___ RECORD SET
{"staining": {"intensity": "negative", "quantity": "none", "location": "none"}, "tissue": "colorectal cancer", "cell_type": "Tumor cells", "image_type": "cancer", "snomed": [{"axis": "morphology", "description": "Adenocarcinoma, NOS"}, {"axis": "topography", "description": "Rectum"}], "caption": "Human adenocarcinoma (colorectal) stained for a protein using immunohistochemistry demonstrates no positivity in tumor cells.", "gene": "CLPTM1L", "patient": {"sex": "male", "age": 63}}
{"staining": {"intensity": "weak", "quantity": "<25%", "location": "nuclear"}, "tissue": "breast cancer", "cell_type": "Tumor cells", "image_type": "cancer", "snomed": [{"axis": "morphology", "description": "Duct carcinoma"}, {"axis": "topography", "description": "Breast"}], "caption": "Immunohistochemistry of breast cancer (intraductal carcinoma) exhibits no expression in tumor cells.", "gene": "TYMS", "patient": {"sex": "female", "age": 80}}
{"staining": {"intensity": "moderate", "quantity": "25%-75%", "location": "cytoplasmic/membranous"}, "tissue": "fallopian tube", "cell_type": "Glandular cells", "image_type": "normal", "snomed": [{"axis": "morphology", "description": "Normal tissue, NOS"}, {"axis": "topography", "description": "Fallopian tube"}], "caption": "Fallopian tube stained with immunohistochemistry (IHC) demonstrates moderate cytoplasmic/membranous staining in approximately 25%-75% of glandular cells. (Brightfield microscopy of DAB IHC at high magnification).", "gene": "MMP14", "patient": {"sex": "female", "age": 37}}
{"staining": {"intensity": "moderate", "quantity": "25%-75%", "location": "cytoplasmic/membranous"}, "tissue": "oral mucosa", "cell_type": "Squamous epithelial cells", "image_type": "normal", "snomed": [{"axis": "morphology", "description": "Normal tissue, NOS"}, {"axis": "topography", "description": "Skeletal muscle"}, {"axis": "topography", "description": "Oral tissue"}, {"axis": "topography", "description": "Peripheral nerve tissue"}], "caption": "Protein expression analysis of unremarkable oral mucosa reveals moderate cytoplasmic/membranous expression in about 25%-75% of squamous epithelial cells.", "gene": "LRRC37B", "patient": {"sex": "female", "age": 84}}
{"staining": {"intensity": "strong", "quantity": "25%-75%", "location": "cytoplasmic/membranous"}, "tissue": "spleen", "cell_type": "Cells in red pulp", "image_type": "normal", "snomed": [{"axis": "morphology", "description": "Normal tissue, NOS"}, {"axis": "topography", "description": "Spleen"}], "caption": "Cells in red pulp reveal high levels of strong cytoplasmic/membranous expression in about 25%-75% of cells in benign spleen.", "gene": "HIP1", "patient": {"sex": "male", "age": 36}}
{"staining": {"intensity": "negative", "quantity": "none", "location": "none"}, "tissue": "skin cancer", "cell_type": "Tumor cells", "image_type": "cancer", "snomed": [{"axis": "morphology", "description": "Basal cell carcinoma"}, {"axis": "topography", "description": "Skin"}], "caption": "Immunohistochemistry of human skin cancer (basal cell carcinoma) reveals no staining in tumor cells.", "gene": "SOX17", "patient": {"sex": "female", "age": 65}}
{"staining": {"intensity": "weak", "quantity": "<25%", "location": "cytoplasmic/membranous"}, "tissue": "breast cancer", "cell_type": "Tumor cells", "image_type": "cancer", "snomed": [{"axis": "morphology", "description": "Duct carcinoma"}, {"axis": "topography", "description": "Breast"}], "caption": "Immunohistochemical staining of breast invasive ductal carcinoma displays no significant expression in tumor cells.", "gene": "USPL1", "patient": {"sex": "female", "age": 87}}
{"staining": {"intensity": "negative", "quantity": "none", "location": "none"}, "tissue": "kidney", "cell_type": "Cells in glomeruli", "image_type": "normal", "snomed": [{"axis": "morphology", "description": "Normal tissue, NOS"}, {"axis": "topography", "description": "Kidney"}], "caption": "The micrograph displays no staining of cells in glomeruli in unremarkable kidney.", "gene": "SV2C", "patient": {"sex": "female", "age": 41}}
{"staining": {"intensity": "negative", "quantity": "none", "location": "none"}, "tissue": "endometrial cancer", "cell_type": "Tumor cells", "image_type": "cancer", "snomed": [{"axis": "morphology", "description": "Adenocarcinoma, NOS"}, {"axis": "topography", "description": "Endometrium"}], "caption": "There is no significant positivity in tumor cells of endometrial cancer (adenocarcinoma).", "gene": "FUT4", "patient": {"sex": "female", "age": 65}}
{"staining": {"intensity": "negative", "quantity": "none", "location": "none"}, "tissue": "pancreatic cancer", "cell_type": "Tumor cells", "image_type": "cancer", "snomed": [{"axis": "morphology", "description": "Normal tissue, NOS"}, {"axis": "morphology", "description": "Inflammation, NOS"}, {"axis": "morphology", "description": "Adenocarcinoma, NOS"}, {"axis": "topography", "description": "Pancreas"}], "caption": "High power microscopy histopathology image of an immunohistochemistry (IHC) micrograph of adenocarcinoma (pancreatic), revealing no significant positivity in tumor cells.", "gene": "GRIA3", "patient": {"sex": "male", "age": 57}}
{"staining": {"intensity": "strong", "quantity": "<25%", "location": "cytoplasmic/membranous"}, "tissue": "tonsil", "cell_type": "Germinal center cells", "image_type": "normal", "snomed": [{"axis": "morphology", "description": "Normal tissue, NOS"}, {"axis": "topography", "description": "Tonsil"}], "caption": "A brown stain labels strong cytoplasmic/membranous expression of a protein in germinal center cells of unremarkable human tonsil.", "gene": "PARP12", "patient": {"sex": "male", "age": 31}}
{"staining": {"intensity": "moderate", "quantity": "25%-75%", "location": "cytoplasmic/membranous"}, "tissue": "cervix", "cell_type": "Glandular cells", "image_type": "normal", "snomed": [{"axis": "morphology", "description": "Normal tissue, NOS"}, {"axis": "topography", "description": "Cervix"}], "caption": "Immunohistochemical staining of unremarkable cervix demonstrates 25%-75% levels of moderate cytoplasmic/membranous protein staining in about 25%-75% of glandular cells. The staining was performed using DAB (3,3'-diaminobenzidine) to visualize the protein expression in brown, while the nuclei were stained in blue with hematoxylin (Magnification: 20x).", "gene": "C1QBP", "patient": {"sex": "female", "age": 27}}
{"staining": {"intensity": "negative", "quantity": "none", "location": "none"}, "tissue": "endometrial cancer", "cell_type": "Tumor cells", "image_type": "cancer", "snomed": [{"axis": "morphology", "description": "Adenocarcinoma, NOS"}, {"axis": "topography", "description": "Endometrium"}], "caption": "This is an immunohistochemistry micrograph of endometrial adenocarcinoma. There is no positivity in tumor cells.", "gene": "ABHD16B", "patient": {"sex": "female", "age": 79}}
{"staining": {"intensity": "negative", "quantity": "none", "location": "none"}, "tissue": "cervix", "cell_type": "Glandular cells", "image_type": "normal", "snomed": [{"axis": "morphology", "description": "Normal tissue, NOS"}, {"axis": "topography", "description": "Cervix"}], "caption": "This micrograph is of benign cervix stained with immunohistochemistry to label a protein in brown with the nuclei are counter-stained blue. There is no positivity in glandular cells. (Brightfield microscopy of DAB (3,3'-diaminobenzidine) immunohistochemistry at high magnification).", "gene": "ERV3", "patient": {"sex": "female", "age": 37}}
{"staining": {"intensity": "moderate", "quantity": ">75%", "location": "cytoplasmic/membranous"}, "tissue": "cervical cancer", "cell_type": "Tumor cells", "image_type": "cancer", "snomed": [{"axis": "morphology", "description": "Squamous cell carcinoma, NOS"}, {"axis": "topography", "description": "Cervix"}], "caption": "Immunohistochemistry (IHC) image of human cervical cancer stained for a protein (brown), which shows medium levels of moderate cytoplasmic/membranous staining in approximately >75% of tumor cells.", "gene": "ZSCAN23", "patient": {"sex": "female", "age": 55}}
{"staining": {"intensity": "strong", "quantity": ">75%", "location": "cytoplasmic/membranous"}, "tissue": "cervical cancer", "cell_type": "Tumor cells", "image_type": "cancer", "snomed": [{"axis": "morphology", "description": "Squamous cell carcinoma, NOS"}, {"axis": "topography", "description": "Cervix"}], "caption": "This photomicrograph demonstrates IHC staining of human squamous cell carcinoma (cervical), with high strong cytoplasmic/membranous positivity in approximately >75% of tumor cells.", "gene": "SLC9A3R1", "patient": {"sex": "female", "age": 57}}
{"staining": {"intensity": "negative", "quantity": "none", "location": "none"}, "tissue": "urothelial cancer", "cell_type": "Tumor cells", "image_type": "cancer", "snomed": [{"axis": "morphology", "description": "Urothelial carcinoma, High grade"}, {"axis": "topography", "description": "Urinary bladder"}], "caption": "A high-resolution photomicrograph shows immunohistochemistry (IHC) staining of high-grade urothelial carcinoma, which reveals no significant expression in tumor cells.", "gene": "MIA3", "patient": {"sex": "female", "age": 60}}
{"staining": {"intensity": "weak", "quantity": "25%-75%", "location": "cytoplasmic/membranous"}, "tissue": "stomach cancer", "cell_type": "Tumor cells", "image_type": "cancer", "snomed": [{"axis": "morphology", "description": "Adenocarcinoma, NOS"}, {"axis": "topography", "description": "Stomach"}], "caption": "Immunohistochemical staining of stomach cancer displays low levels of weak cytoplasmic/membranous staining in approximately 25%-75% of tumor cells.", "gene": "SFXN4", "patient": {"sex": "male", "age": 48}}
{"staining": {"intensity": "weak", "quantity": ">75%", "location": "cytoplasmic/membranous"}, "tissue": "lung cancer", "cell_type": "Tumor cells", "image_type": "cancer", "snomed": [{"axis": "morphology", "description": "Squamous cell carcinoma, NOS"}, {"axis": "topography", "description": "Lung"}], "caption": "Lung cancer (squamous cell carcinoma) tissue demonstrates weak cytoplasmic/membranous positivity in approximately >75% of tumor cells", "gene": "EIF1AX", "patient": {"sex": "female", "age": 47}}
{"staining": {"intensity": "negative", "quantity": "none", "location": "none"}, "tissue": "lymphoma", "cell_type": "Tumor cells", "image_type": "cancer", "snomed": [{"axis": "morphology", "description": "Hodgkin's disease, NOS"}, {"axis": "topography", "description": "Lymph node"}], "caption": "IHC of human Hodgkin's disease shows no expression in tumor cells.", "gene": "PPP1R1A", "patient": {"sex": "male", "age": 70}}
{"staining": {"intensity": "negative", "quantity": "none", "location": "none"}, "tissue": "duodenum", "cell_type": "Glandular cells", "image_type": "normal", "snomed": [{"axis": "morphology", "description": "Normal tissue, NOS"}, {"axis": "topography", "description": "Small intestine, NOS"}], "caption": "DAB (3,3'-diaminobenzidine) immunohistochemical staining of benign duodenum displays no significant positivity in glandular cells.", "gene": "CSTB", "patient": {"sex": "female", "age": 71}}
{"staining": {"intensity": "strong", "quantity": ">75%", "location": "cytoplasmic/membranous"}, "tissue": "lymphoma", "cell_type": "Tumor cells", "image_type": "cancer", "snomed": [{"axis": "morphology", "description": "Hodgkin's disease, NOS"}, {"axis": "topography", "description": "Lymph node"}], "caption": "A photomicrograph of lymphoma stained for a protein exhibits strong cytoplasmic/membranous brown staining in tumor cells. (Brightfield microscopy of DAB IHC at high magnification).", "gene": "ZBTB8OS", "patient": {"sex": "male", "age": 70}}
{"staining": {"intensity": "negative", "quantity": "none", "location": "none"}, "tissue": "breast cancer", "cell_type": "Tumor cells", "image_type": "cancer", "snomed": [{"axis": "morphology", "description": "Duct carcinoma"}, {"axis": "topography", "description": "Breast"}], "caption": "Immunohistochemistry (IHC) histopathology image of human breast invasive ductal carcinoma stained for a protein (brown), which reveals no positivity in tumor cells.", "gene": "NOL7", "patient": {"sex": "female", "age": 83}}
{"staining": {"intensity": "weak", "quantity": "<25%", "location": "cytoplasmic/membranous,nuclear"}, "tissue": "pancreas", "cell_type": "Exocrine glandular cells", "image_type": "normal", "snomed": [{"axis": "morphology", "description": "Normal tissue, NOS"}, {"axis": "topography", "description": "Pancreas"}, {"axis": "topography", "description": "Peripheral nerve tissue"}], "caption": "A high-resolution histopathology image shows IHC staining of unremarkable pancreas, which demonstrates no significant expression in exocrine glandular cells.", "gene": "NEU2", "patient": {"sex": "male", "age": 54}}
______
Beginning at the line with "of unremarkable cervix" and stopping after the line with "micrograph is of", please write out every line of the data above exactly and nothing else.

{"staining": {"intensity": "moderate", "quantity": "25%-75%", "location": "cytoplasmic/membranous"}, "tissue": "cervix", "cell_type": "Glandular cells", "image_type": "normal", "snomed": [{"axis": "morphology", "description": "Normal tissue, NOS"}, {"axis": "topography", "description": "Cervix"}], "caption": "Immunohistochemical staining of unremarkable cervix demonstrates 25%-75% levels of moderate cytoplasmic/membranous protein staining in about 25%-75% of glandular cells. The staining was performed using DAB (3,3'-diaminobenzidine) to visualize the protein expression in brown, while the nuclei were stained in blue with hematoxylin (Magnification: 20x).", "gene": "C1QBP", "patient": {"sex": "female", "age": 27}}
{"staining": {"intensity": "negative", "quantity": "none", "location": "none"}, "tissue": "endometrial cancer", "cell_type": "Tumor cells", "image_type": "cancer", "snomed": [{"axis": "morphology", "description": "Adenocarcinoma, NOS"}, {"axis": "topography", "description": "Endometrium"}], "caption": "This is an immunohistochemistry micrograph of endometrial adenocarcinoma. There is no positivity in tumor cells.", "gene": "ABHD16B", "patient": {"sex": "female", "age": 79}}
{"staining": {"intensity": "negative", "quantity": "none", "location": "none"}, "tissue": "cervix", "cell_type": "Glandular cells", "image_type": "normal", "snomed": [{"axis": "morphology", "description": "Normal tissue, NOS"}, {"axis": "topography", "description": "Cervix"}], "caption": "This micrograph is of benign cervix stained with immunohistochemistry to label a protein in brown with the nuclei are counter-stained blue. There is no positivity in glandular cells. (Brightfield microscopy of DAB (3,3'-diaminobenzidine) immunohistochemistry at high magnification).", "gene": "ERV3", "patient": {"sex": "female", "age": 37}}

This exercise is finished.